# [Consigne]
Relevez tous les cinéastes dont le style de Villeneuve est rapproché dans la critique de Blade Runner 2049.

# [Texte à lire]
※ ※ ※

Difficile de rédiger une critique de Blade Runner 2049 en étant exhaustif sur l'infinité de qualités qu'offre ce nouveau chef d’œuvre du genre. Une chose est certaine, Denis Villeneuve, si l'on en doutait encore, devient alors un des plus grands réalisateurs de sa génération avec cette suite maîtrisée à la seconde près. Immédiatement, l'on est subjugué par l'atmosphère que dégage le long-métrage. Tout d'abord, il y a l'identité déjà très forte du Québécois qui se sublime dans cette épopée néo-Noire. Un style lent, méthodique et parfois nébuleux, rappelant tantôt Kubrick, Tarkovski, Nolan ou encore Winding Refn, mais surtout une mise en scène épurée qui se reconnaît au fur et à mesure de ses films. Ainsi, Blade Runner 2049 enchaîne les plans austères et gracieux, secoués d'encarts violents inattendus, de scènes d'action brutes et justifiées, et de séquences émotionnelles touchantes et sincères. Villeneuve ne précipite pas son scénario, il le laisse vivre, respirer, pour mieux saisir son spectateur.


La composition des plans est magistrale, avec cette mise en valeur virtuose du moindre élément. Le directeur de la photographie Roger Deakins rend ici la plus belle copie de sa carrière, appuyant cette ambiance contemplative nimbée de cadrages sublimes et d'un éclairage halluciné. La profondeur de champ est suave, s'étirant pour mieux laisser émerger les vestiges d'un Las Vegas futuriste, ou bien confinant son personnage à la solitude spatiale, entouré d'une brume sinistre. Des myriades de couleurs viennent ainsi lécher l'écran dans une délicate harmonie à ravir n'importe quelle pupille. Par ailleurs, la mesure est gardée sur l'exposition des effets spéciaux, très souvent pratiques et incroyables (surtout toute la technologie futuriste), pour accompagner l'histoire sans la cannibaliser.


Écrite par le brillant Hampton Fancher (déjà à l’œuvre sur le précédent Blade Runner), l'intrigue de ce film offre une dramaturgie parfaitement comprise et développée autour des personnages, tout en captivant de par l'enquête dont est en charge le personnage principal K (Ryan Gosling) qui va soulever et prolonger de nombreuses thématiques déjà abordées il y a 35 ans sans jamais les dénaturer. Ainsi, le scénario revient sur la quête de l’identité, cette dualité entre réplicants et humains, l'accès à la conscience et aux sentiments, ou encore les fondements de l'humanité, que ce soit sur le plan anatomique, psychologique ou spirituel. Villeneuve charge alors son long-métrage d'une émotion subtile, apportant davantage d'éléments de réflexion, créant les connexions nécessaires au film de 1982, tout en conservant l'ambiguïté initiale. Rarement une suite n'aura été aussi respectueuse de son aîné, et aussi approfondie, à la fois en donnant plus de consistance à la mythologie qui englobe les deux films, mais également en parvenant à se suffire à elle-même en tant qu’œuvre cinématographique.

※ ※ ※

# [Données fournies]
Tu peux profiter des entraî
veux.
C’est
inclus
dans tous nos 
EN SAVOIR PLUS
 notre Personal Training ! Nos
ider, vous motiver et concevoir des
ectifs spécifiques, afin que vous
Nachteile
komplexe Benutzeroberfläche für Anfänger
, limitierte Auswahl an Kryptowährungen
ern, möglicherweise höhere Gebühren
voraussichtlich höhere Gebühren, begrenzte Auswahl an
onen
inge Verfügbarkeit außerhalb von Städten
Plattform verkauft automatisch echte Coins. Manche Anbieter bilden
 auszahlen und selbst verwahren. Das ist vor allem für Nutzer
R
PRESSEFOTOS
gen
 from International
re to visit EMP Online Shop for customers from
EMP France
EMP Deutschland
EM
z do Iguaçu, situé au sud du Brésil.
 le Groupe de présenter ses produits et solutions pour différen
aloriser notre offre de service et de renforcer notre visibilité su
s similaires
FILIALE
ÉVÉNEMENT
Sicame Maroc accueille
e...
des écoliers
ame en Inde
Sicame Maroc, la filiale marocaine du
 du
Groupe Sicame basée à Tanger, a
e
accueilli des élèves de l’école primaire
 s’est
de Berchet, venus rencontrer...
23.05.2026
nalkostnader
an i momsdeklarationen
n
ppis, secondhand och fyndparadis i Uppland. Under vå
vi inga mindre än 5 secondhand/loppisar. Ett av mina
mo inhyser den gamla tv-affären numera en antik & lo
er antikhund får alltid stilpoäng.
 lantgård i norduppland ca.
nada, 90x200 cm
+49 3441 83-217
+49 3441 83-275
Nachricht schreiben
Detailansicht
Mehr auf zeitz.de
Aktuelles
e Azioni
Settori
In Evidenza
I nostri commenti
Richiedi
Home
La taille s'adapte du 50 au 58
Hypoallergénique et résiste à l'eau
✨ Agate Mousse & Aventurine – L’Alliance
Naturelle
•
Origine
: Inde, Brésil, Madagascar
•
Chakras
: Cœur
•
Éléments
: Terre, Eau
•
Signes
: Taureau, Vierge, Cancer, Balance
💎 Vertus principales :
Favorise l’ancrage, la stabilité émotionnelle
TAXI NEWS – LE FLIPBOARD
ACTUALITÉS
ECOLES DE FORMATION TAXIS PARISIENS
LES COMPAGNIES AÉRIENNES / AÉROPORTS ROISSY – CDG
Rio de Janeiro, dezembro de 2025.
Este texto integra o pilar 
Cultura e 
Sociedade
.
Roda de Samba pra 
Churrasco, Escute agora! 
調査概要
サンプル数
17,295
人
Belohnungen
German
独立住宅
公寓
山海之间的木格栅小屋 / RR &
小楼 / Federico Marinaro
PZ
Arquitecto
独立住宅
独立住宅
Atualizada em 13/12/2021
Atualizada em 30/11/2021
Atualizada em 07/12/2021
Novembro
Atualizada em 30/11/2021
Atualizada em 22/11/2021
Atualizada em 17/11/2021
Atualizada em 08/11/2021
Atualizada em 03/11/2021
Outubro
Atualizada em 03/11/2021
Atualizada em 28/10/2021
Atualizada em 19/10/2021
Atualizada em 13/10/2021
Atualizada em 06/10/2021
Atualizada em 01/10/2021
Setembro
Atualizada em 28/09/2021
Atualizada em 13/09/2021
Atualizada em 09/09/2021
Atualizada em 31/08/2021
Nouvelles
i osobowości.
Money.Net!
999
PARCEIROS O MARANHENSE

※ ※ ※

# [Réponse rédigée]
Kubrick, Tarkovski, Nolan, Winding Refn